Wann die nun in direkter Nachbarschaft zur Raubritterburg errichtete Kirche St. Laurentius entstanden ist, kann nur vermutet werden. Der Flecken wird 1166 erstmalig als "Ziudra" bzw. "Zyudra" bezeichnet, wobei dessen Bedeutung unklar bleibt. Heute nimmt man an das Mitte des 14. Jahrhunderts - also etwa 100 Jahre nach dem Verkauf der Insel Koos an das Kloster Eldena - die Kirche von Zudar erbaut wurde. Das Zudar zu dieser Zeit schon Wallfahrtsort war, weiß auch der bereits zitierte Lehrer Krent zu berichten. Er meint, dass der Zuspruch so groß war, weil sich mit der Wallfahrt zu jener Zeit ein großer Ablaß - der Nachlaß zeitlicher Strafe vor Gott für Sünden - verband.
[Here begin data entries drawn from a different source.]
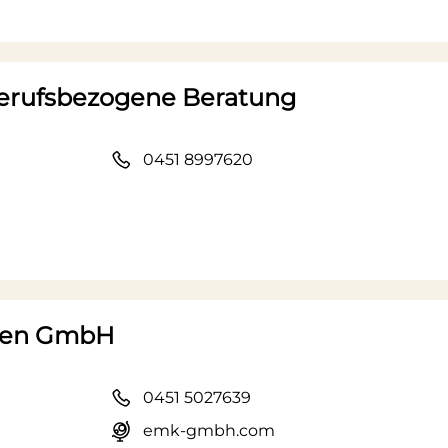
Berufsbezogene Beratung
0451 8997620
ngen GmbH
0451 5027639
emk-gmbh.com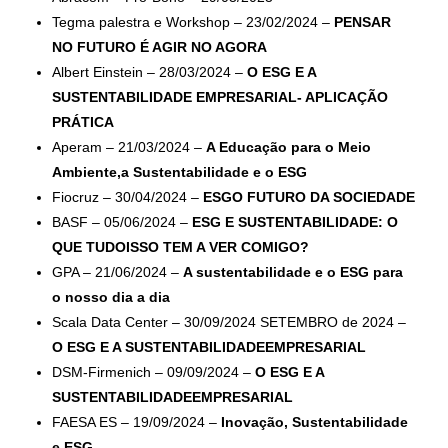
Tegma palestra e Workshop – 23/02/2024 –
PENSAR
NO FUTURO É AGIR NO AGORA
Albert Einstein – 28/03/2024 –
O ESG E A
SUSTENTABILIDADE EMPRESARIAL- APLICAÇÃO
PRÁTICA
Aperam – 21/03/2024 –
A Educação para o Meio
Ambiente,a Sustentabilidade e o ESG
Fiocruz – 30/04/2024 –
ESGO FUTURO DA SOCIEDADE
BASF – 05/06/2024 –
ESG E SUSTENTABILIDADE: O
QUE TUDOISSO TEM A VER COMIGO?
GPA – 21/06/2024 –
A sustentabilidade e o ESG para
o nosso dia a dia
Scala Data Center – 30/09/2024 SETEMBRO de 2024 –
O ESG E A SUSTENTABILIDADEEMPRESARIAL
DSM-Firmenich – 09/09/2024 –
O ESG E A
SUSTENTABILIDADEEMPRESARIAL
FAESA ES – 19/09/2024 –
Inovação, Sustentabilidade
e ESG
Die Fahrt nach Zudar glich einer halben Reise nach Rom. Bei einem zweifacher Besuch erreichte man also ebensolchen Ablass wie ein Romfahrer. Mit den Wallfahrten wird dabei ein Muttergottesbild in Verbindung gebracht, welches sich zu damaliger Zeit im Zudarschen Bethaus befunden haben soll. So brachte man wohl Anliegen der Heiligen Maria vor, um dann im Anschluss beglückt wieder heimzuwandern. Über das Ende der Wallfahrten nach Zudar wissen die Stralsunder Chroniken zu berichten:

"...Anno 1372 do wolden väle Fruwen up den Zudar fahren, und dar kam ein Wedder und grot Storm up, und dar vordrunken, alltomalen väl Personen, wol in die 90 Personen, jung und olt, Fruwen, Kinder, Ammen und Mägde, beide riek und arm. Darnach ward de Aflat wedder gelecht, denn dar geschah grot Schade..." 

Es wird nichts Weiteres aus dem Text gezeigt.